Зореслав бросился к торжищам, там среди площади рокотал громадный костер, в его свете витичцы кружили из толстобрюхой бочки мед, пели веселых песен. Ремесленники, воины, а то и простые хлебопашцы, обнявшись, выходили в круг и долбили землю бронзовыми подковами, приговаривая в такт:
Дума четвертая
Мара волчьей долины
Ведьма
Печерун решил довести свой замысел до конца. Темной ночью пустился он к Волчьей долине. С собой никого не брал, чтобы даже доверенные дружинники не ведали, куда он ходил.
Темные тучи закрыли дивоколо. Деревья в долине гудели враждебно и грозно. Где-то в чаще выли волки. Печерун, превозмогая мурашки, шел между зарослей, едва передвигая ноги. Иногда останавливался, вытирая из чела обильный пот, и тогда в голове пробегала трусливая мысль: а может вернуться? Царю можно сказать, что ведьма отказалась. А потом… а что потом?
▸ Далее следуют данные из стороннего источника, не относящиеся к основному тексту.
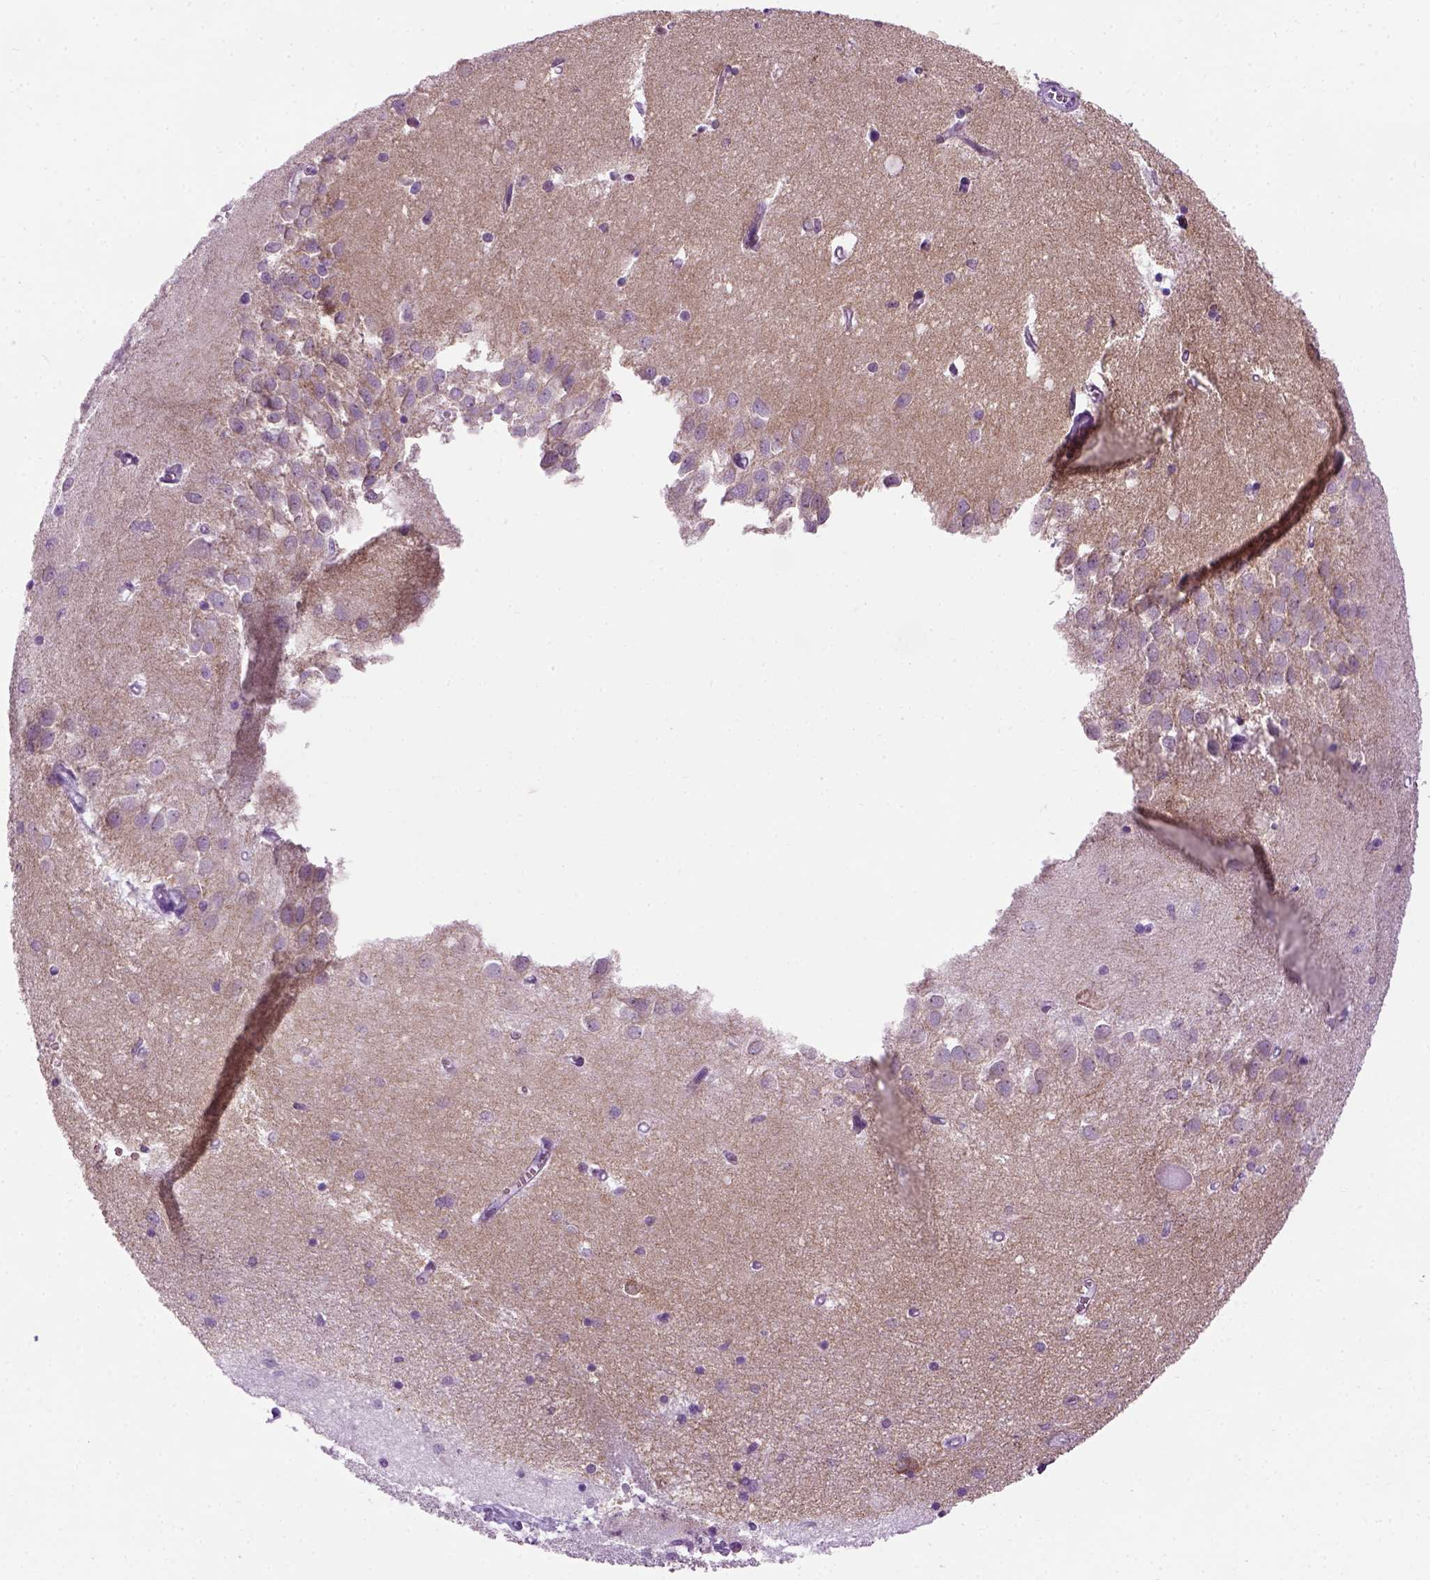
{"staining": {"intensity": "negative", "quantity": "none", "location": "none"}, "tissue": "hippocampus", "cell_type": "Glial cells", "image_type": "normal", "snomed": [{"axis": "morphology", "description": "Normal tissue, NOS"}, {"axis": "topography", "description": "Lateral ventricle wall"}, {"axis": "topography", "description": "Hippocampus"}], "caption": "Immunohistochemistry of normal human hippocampus displays no positivity in glial cells.", "gene": "GABRB2", "patient": {"sex": "female", "age": 63}}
Опять склоняться перед ничтожным капризным дедом. Опять мучится неутоленной жаждой власти. Царевну не склонишь к повиновению - это уже ясно. Нет, нет, надо превозмочь себя. Кто стремится достичь чего-то большого, должен идти на что-нибудь!
Так он пробирался дальше и дальше, ощупывая тропу между вековыми деревьями и сорняками. Наконец среди непролазных терновников замигал желтый огонек, над головой в ветвях застонал сыч. Печерун постучал палкой в ствол дуплистой ивы, сожженной громом, что стояла возле стремительной глинистой кручи. Послышалось свирепое кошачье шипение, блеснули огненные глаза. Советник отшатнулся назад - еще, чего доброго, глаза повыдирает котище!
Из глубины холма прозвучал загробный голос:
Бессмертие
Накатывала ночь, жуткая, густая. От Славуты дышал влажный ветер, стучал тугим крылом в открытое окно. Где же Печерун? Где ведьма? Невмоготу терпеть, сердце колотит в груди, как подбитая птица, иногда кажется, что оно вот-вот остановится.
Слышно шаги. На пороге - черные фигуры.
- Ты, ты, Печерун? Слава Перуну. А с тобой кто?
- Она.
Царь поднялся на кровати, со страхом глянул на согбенную фигуру, из-под платка блеснули пронзительные, черные глаза. Махнул рукой стражникам:
Мертвец на престоле
Оставшись наедине с ведьмой, Печерун почувствовал себя неуверенно. Поднес к кровати факел, долго всматривался в желтое лицо царя. Стеклянные глаза владыки смотрели грозно и страшно. Советник отвернулся, уткнул держало факела в отверстие у дверей, глянул на бабу:
- Ну, что я тебе виноват?
- Немало - ответила ведьма, и в голосе ее слышался затаенный смех - Теперь ты, Печерун, мой извечный должник.
- Не хочу! - вскрикнул советник. - Говори сразу, сколько привезти сокровищ, куда?
- Хочешь избавиться от воспоминаний? - похохотала ведьма. - Не избавишься, голубое, ой нет! Ха-ха-ха! Держись, Печерун, за престол царский, держись крепко, потому что он очень жгуч! Ха-ха-ха!